▶ _Aufgaben_:
A. Beantworten Sie anhand des Textes über Pluralismus und Demokratie folgende Fragen:
(i) Wie heißt das Buch von Yascha Mounk, das zitiert wird?
(ii) Welche Partei wird als praktisch einzige Oppositionspartei genannt?
(iii) Was gilt laut dem Text als Hauptursache der „Spaltung“ und „Polarisierung“?
B. Führen Sie den Text über Pluralismus und Demokratie in Deutschland im Anschluss an seinen letzten Satz weiter.

Daß es innerhalb eines konkreten Volkes immer einen gewissen „Pluralismus“ der (Klassen-)Interessen oder Weltanschauungen gibt, sollte nicht über das Problem hinwegtäuschen, daß „das Funktionieren der Demokratie“ stets ein ausreichendes Maß an Homogenität voraussetzt, „möglicherweise viel stärker, als gemeinhin eingestanden wird“ (so niemand anderer als unser Freund Yascha Mounk in seinem neuen, als Gegner-Literatur lesenwerten Buch „Der Zerfall der Demokratie“). 

Deutschland ist an einem Punkt angelangt, an dem dieser Pluralismus einerseits überspannt wurde – der Staat wird zum „Beutewert“ der Parteien und Einzelinteressen, die relative ethnokulturelle Homogenität oder Einheit (und Einigkeit) des Volkes wird durch Masseneinwanderung und Multikulturalismus aufgelöst, was die Hauptursache der „Spaltung“ und „Polarisierung“ ist -, während er auf anderen Ebenen stark reduziert wurde, was man etwa daran sehen kann, daß fast nur mehr in „Filterblasen“ diskutiert wird und es praktisch nur noch eine einzige Oppositionspartei gibt, die AfD.

▶ _Datensätze_:

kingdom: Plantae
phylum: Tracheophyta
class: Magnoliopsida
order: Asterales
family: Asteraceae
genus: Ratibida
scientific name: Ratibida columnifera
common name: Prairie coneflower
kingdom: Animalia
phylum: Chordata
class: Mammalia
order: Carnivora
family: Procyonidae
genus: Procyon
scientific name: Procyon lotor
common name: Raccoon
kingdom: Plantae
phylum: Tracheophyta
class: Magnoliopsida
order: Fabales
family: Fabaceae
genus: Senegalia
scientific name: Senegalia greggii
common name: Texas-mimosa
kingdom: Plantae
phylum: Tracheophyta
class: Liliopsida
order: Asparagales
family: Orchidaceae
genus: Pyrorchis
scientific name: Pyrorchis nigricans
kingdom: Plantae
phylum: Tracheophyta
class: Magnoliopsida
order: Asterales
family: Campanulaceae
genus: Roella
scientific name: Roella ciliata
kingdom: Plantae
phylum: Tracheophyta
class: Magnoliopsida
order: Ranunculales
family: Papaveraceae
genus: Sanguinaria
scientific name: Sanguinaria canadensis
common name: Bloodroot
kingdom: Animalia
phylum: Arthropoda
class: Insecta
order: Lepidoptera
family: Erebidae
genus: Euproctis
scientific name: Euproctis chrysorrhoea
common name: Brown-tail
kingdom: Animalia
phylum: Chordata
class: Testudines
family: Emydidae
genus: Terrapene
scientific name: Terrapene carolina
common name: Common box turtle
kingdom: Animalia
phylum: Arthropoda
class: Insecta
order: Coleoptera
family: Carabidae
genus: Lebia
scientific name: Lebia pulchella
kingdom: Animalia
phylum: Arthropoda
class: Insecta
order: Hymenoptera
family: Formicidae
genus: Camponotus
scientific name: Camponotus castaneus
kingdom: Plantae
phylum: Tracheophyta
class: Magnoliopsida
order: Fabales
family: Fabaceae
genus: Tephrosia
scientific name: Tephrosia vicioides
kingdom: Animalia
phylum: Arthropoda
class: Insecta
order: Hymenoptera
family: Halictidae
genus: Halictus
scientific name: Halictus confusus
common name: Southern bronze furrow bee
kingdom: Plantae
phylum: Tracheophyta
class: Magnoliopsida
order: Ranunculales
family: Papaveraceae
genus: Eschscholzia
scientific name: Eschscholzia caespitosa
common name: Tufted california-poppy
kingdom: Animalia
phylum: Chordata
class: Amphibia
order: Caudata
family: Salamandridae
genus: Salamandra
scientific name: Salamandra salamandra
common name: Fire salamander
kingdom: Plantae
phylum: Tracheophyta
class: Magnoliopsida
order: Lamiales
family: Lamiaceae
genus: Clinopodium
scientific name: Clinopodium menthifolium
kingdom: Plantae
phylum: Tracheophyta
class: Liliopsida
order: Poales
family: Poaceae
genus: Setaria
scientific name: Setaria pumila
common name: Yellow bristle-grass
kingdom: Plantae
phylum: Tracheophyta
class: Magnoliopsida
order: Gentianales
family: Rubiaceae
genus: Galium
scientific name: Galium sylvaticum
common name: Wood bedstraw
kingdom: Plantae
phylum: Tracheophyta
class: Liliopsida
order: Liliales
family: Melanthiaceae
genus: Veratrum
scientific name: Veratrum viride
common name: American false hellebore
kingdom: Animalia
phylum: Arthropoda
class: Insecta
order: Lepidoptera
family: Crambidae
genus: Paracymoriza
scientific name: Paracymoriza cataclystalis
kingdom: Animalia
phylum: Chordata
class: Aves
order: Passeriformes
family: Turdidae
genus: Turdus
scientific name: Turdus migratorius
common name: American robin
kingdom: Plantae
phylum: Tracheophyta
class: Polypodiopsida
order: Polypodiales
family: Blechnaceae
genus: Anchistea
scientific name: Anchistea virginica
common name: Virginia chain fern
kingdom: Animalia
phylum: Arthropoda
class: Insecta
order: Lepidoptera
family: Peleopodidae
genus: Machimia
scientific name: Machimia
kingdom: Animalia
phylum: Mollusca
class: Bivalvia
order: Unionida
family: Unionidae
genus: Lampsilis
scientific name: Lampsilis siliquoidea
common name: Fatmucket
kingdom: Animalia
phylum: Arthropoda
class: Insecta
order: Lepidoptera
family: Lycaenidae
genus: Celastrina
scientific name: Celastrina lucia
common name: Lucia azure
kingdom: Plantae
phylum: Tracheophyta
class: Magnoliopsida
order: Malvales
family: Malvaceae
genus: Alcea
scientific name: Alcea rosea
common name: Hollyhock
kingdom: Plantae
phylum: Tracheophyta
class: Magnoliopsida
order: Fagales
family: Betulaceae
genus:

▶ _Lösungen_:
A.
(i) „Der Zerfall der Demokratie“
(ii) Die AfD
(iii) Die Auflösung der relativen ethnokulturellen Homogenität oder Einheit des Volkes durch Masseneinwanderung und Multikulturalismus

B.
Ähnlich spalten sich heute die Medien in establishmenttreue „Mainstream“-Organe (öffentlich-rechtliche Sender, Die Zeit, FAZ, Süddeutsche Zeitung, Spiegel…) und kleinere „alternative“ Organe und Blogs (Junge Freiheit, Sezession, Acta Diurna, eigentümlich frei, Cato, Tichys Einblick, Achse des Guten, Vera Lengsfeld, David Berger, Jürgen Fritz, Dushan Wegner…).

Gegen diese grundsätzliche Skizze spricht nicht, daß es immer wieder etliche Überschneidungen und Grenzfälle gibt und die Trennlinien unscharf sind. Innerhalb des Systems der etablierten Parteien gibt es einzelne Teil-Oppositionelle wie Sahra Wagenknecht, Boris Palmer, Heinz Buschkowsky oder Thilo Sarrazin; innerhalb der Mainstreampresse gibt es gelegentliche Abweichungen, „Alibi“-Konservative (Jan Fleischhauer, „Don Alphonso“, Birgit Kelle), die allerdings eine Art „Torhüter“-Funktion haben, sowie einige mal nach links, mal nach rechts schwenkende Opportunisten (Ulf Poschardt).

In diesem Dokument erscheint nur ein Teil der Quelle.